_Request_
The output should be all lines of the entries below in which the word "requested" occurs.

Saved entries:
--- --- ---

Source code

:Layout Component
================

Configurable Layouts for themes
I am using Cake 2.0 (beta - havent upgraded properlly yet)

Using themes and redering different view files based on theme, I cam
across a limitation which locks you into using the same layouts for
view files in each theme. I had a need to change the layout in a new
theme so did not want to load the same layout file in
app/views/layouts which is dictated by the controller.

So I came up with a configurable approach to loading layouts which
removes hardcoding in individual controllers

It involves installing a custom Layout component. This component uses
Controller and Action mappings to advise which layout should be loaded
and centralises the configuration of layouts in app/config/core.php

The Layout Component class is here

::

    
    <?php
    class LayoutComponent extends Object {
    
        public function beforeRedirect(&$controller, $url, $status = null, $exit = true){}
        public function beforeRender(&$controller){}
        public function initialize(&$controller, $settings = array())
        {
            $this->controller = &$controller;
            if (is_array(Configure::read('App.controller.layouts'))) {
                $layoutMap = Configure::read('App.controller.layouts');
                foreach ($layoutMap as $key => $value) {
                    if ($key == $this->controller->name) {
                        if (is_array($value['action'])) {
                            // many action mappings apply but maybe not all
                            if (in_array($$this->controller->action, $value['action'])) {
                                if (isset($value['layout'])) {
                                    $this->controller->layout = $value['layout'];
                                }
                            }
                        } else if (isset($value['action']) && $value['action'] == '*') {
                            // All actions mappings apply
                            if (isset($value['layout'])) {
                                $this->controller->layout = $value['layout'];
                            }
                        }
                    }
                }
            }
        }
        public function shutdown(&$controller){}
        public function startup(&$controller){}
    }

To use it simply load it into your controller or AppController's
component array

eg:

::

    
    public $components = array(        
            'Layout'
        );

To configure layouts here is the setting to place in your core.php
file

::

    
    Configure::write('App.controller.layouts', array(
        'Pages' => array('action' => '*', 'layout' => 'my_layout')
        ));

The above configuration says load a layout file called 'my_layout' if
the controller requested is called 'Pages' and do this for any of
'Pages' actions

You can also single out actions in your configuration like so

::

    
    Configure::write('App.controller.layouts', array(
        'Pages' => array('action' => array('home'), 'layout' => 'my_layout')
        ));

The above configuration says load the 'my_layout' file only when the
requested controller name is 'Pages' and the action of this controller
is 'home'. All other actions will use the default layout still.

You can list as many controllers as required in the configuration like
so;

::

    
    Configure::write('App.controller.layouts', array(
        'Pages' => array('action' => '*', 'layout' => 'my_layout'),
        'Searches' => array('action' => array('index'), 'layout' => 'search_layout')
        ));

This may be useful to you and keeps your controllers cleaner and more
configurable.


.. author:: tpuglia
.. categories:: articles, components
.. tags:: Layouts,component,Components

--- --- ---

_Answer below_
the controller requested is called 'Pages' and do this for any of
requested controller name is 'Pages' and the action of this controller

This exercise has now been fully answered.